An irate Mr. Khan had also painted a grim picture of the State’s law and order situation, alleging that the Communist Party of India (Marxist) [CPI(M)] “criminals” ruled the roads.

On December 16, Mr. Khan camped at the Calicut University campus guest house in Malappuram in a direct dare to the SFI.

Consequently, the SFI swamped the campus with protests demanding that Mr. Khan “go back”. The activists also placed banners and posters across the campus, accusing Mr. Khan of being the cat’s paw of the Sangh Parivar and drawing an ideological equivalency between the Governor and Hindu majoritarian nationalist ideologue V.D. Savarkar.

Relations between Mr. Khan and Mr. Vijayan plummeted to an antagonistic low, with Raj Bhavan breaking conventionalities and issuing a communique blaming the Chief Minister for the banners “defaming” the Chancellor and stating that the circumstances signalled the “beginning of the collapse of the Constitutional machinery in the State”.

The government responded by accusing Mr. Khan of repeatedly breaking protocol, using harsh words to disparage the State, portraying protesting students as criminals and recurrently resorting to wilfully provocative acts to vitiate Kerala’s peaceful atmosphere.

The government defended the SFI protests by pointing out that the posts of the Chancellor and Governor were not on the same Constitutional scale.

It argued that the Legislative Assembly had created the Chancellor’s post through a statute of law. It accused Raj Bhavan of misconstruing a democratic student protest against the Chancellor as a comment on the titular head of State.

Earlier, Mr. Vijayan had said that Mr. Khan’s “public posturing, sabre-rattling statements and provocative actions on the street”, including an unannounced visit sans police escort to the iconic S.M. Street in Kozhikode, had constrained the government to request the Centre to recall him. He also alleged that Mr. Khan repeatedly lowered the gubernatorial office’s high public stature.

The government and Mr. Khan had also sparred over the Governor’s decision to reserve seven Bills passed by the Assembly for the President’s consideration after refusing to sign them into law for nearly two years.

Raj Bhavan’s contentious move came after the Supreme Court asked Mr.
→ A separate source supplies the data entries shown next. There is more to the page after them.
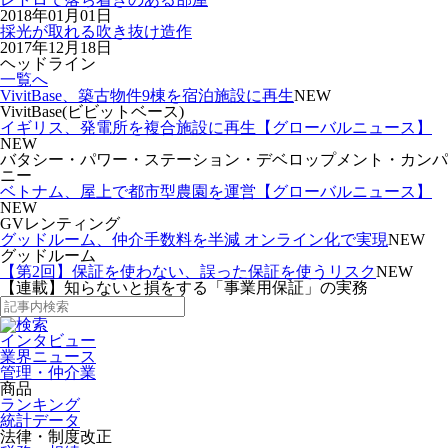
2018年01月01日
採光が取れる吹き抜け造作
2017年12月18日
ヘッドライン
一覧へ
VivitBase、築古物件9棟を宿泊施設に再生
NEW
VivitBase(ビビットベース)
イギリス、発電所を複合施設に再生【グローバルニュース】
NEW
バタシー・パワー・ステーション・デベロップメント・カンパ
ニー
ベトナム、屋上で都市型農園を運営【グローバルニュース】
NEW
GVレンティング
グッドルーム、仲介手数料を半減 オンライン化で実現
NEW
グッドルーム
【第2回】保証を使わない、誤った保証を使うリスク
NEW
【連載】知らないと損をする「事業用保証」の実務
インタビュー
業界ニュース
管理・仲介業
商品
ランキング
統計データ
法律・制度改正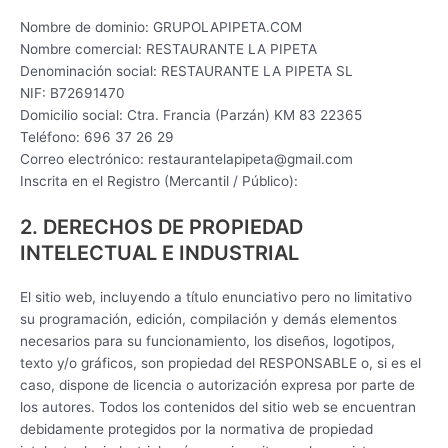
Nombre de dominio: GRUPOLAPIPETA.COM
Nombre comercial: RESTAURANTE LA PIPETA
Denominación social: RESTAURANTE LA PIPETA SL
NIF: B72691470
Domicilio social: Ctra. Francia (Parzán) KM 83 22365
Teléfono: 696 37 26 29
Correo electrónico: restaurantelapipeta@gmail.com
Inscrita en el Registro (Mercantil / Público):
2. DERECHOS DE PROPIEDAD
INTELECTUAL E INDUSTRIAL
El sitio web, incluyendo a título enunciativo pero no limitativo
su programación, edición, compilación y demás elementos
necesarios para su funcionamiento, los diseños, logotipos,
texto y/o gráficos, son propiedad del RESPONSABLE o, si es el
caso, dispone de licencia o autorización expresa por parte de
los autores. Todos los contenidos del sitio web se encuentran
debidamente protegidos por la normativa de propiedad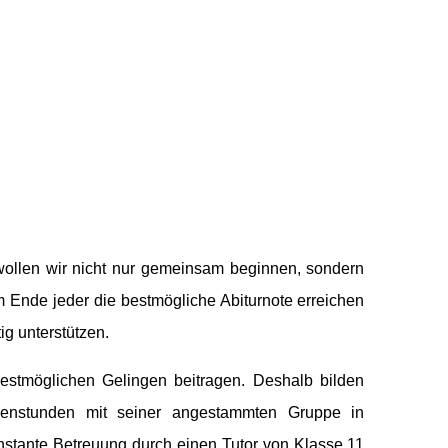
wollen wir nicht nur gemeinsam beginnen, sondern
 Ende jeder die bestmögliche Abiturnote erreichen
g unterstützen.
estmöglichen Gelingen beitragen. Deshalb bilden
enstunden mit seiner angestammten Gruppe in
nstante Betreuung durch einen Tutor von Klasse 11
Khan’s office to factor in its latest judgment holding Governors responsible for acting within the four corners of the State legislature without flexing a non-existent veto power over Bills presented to them for assent.

The decision surprised the government and worsened its fraught relationship with Raj Bhavan.

Mr. Khan had also vexed the government by questioning the rationale of the Cabinet’s flagship public outreach programme Navakerala Sadas.